Jesus recognized the true Old Testament canon. The word canon refers to a measuring rod; those books that are considered canonical are those which “measure up” to the characteristics of inspired writing. Our English Old Testaments today are comprised of 39 books. While several other books were circulated among the Jews, most frequently referred to as today as “the Apocrypha,” Jesus only recognized the material that comprises our 39 books as part of the canon. In Matthew 23:35, He said, in essence, from the beginning to end of the Old Testament, all the blood of the righteous would be required of that generation; thus, he delineated the ends of the Old Testament referring to Abel, the first martyr recorded in Genesis, to Zechariah son of Barachias, the last martyr mentioned in 2 Chronicles (the last book in the Jewish order of the Old Testament).

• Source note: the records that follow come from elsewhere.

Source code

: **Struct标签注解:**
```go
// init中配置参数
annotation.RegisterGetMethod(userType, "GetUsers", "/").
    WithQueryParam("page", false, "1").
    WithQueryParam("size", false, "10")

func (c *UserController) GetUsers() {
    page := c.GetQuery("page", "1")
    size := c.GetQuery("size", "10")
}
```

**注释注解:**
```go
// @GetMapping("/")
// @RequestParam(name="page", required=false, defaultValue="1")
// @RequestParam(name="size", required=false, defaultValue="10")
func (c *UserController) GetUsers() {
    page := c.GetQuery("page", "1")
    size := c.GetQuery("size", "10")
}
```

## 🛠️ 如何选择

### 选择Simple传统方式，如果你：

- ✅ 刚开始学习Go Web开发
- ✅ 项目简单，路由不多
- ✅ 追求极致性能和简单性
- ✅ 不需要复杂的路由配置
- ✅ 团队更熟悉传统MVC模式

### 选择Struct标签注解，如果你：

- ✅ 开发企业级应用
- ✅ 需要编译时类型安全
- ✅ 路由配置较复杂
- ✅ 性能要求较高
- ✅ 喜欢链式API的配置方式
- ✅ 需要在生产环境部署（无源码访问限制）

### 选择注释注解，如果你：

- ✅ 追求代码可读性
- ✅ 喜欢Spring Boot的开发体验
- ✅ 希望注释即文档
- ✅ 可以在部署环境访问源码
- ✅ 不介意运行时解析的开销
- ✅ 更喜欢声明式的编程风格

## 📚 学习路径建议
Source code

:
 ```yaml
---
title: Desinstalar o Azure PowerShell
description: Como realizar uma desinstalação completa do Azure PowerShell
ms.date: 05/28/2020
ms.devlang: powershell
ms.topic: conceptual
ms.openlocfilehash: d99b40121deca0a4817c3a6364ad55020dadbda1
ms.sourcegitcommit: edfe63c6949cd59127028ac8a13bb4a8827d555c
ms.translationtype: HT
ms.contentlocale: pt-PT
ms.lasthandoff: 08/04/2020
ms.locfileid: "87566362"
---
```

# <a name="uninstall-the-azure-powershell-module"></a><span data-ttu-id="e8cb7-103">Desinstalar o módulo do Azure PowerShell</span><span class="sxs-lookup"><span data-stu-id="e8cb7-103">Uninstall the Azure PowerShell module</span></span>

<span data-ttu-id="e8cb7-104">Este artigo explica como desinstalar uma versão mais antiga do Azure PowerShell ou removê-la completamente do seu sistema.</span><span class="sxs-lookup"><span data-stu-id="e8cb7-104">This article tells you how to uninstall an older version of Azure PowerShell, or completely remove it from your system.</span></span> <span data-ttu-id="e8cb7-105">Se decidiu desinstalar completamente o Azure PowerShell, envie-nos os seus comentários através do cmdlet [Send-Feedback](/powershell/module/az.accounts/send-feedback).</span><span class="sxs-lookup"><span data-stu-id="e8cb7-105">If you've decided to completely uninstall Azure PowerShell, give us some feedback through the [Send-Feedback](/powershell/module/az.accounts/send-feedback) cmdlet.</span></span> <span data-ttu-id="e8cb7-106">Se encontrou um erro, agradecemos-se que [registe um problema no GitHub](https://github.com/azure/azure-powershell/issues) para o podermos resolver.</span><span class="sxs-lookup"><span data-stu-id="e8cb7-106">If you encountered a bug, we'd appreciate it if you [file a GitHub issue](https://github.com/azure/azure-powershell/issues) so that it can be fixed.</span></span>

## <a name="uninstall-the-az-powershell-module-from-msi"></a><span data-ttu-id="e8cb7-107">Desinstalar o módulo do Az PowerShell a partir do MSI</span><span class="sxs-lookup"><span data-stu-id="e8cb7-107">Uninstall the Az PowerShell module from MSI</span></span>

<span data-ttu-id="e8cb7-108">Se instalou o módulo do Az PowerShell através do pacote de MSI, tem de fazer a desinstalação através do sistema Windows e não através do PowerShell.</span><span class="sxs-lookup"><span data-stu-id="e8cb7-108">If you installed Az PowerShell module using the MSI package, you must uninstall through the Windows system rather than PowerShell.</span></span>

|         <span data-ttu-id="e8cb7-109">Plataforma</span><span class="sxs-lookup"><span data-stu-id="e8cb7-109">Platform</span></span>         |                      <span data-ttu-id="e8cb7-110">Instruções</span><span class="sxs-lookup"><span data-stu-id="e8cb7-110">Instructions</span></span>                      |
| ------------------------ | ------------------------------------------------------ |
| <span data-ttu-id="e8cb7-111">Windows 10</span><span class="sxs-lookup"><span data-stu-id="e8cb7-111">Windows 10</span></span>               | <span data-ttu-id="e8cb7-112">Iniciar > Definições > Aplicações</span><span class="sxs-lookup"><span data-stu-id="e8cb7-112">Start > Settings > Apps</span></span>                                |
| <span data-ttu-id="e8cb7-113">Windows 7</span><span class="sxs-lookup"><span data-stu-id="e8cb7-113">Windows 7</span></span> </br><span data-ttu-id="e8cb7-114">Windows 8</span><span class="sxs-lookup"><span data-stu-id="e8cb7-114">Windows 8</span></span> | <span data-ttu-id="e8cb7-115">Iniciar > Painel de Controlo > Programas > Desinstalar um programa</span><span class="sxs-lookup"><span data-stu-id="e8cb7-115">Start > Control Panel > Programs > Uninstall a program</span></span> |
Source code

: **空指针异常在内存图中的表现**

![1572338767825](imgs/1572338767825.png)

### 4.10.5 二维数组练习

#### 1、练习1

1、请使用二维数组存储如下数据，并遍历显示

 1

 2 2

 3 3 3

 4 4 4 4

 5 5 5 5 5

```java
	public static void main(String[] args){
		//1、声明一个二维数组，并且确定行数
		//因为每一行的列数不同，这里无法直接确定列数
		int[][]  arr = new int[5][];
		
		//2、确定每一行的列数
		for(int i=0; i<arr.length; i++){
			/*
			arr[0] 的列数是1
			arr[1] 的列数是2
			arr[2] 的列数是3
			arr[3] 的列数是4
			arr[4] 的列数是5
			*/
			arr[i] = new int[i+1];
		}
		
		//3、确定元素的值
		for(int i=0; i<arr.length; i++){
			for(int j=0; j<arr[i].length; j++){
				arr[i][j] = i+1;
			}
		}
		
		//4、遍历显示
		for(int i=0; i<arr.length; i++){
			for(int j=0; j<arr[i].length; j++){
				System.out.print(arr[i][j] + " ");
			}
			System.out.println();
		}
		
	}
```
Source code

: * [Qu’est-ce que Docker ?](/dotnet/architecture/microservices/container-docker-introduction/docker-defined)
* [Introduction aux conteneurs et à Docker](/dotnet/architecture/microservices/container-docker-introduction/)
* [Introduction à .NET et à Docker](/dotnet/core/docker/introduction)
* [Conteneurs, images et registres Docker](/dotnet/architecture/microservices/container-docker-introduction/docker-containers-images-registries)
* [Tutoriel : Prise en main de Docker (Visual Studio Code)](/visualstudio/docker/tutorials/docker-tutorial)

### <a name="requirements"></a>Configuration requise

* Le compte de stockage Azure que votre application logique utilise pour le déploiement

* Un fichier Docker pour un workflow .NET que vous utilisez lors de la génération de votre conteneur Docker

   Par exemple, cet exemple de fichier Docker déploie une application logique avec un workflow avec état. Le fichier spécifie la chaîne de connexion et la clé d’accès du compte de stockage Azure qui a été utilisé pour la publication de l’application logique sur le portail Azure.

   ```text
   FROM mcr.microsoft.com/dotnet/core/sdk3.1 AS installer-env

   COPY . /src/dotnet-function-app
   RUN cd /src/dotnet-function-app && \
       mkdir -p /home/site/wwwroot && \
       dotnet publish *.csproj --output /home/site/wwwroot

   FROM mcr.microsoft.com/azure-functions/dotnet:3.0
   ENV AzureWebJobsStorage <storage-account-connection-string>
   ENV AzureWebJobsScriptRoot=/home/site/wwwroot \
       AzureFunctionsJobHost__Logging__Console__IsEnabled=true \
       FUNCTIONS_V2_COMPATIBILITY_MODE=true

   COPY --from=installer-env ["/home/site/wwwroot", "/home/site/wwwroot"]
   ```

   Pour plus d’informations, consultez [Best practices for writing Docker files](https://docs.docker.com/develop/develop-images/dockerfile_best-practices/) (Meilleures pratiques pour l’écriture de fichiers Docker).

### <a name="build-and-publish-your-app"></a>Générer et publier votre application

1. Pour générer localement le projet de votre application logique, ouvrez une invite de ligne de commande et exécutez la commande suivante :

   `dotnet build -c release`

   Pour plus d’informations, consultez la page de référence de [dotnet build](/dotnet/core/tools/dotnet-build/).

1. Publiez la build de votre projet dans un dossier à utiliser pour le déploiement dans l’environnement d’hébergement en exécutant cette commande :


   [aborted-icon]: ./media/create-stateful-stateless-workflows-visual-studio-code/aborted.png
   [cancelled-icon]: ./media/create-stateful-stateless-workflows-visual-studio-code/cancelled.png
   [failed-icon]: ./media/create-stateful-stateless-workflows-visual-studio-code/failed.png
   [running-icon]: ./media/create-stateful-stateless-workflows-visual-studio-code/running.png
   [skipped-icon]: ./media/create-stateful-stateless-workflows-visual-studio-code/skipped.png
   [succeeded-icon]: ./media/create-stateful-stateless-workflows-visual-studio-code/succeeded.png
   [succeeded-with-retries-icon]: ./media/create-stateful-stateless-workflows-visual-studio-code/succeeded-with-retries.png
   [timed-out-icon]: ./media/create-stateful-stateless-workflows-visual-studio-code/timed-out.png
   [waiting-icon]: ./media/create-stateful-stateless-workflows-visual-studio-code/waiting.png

Jesus viewed the Old Testament as inspired and historically accurate. Instead of considering the first eleven chapters of Genesis as a fable, or reinterpreting the creation account in order to fit billions of years between creation and the coming of man, Jesus spoke of Adam and Eve in Mark 10:6 saying, “from the beginning of creation God made them male and female.” He considered the devil to be real, referring to him as “murderer from the beginning” and a “liar” (Jn. 8:44). The account of the days of Noah in Genesis 6 was a reality that he likened to the time when He would come (Lk. 17:26-27). Abraham (Jn. 8:56), Isaac and Jacob (Mt. 8:11) were historical figures in His mind. The demise of Lot’s wife, while laughed at by some today, was considered a real story with a sobering lesson by our Lord (Luke 17:32); moreover, that the cities of Sodom and Gomorrah were destroyed was an historical fact that Jesus used to show the reality of God’s final judgment (Matthew 10:15). Jesus believed that God really spoke to Moses through a burning bush (Mk. 12:26), that Moses made the bronze serpent and lifted it up for Israel to be cured (Jn. 3:14), and that Moses received God’s commands and wrote the law (Mt. 8:4; Mk. 10:3;Lk. 24:44; Jn. 5:46; et. al.); should we not believe the same?
Christ not only believed in the inspiration of the law, but the other portions of the Old Testament as well. Jesus used David’s actions recorded in 1 Samuel 21 as inspired proof in His argument with the Pharisees over the Sabbath (Mt. 12:4). On another occasion, He quoted David’s words from Psalm 110, saying “David himself said by the Holy Ghost” (Mk. 12:36); thus, Jesus believed David was inspired. Jesus often referred to the prophets as part of God’s inspired word (Mt. 5:17; 7:12; 11:13; 22:40). He recognized God’s prophets of the Old Testament were persecuted because they spoke the truth (Mt. 5:12; 23:34) while the false prophets were lauded (Lk. 6:26). Jesus even considered the preaching of Jonah and his sojourn in the belly of a great fish to be just as historically accurate as His own death and resurrection; He even placed it aside the historical account of the Queen of Sheba visiting Solomon (Mt. 12:39-42). While legendary materials can be used as illustrations, it is hard to interpret Jesus’ use of Jonah as anything other than the use of historical material to make His point.
On and on we could go. Suffice it to say that those portions of the Old Testament that have been questioned or dismissed by some today as mythical or composed by uninspired men, Jesus considers historical and inspired. Jesus is the truth (Jn. 14:6), and we should side with Him.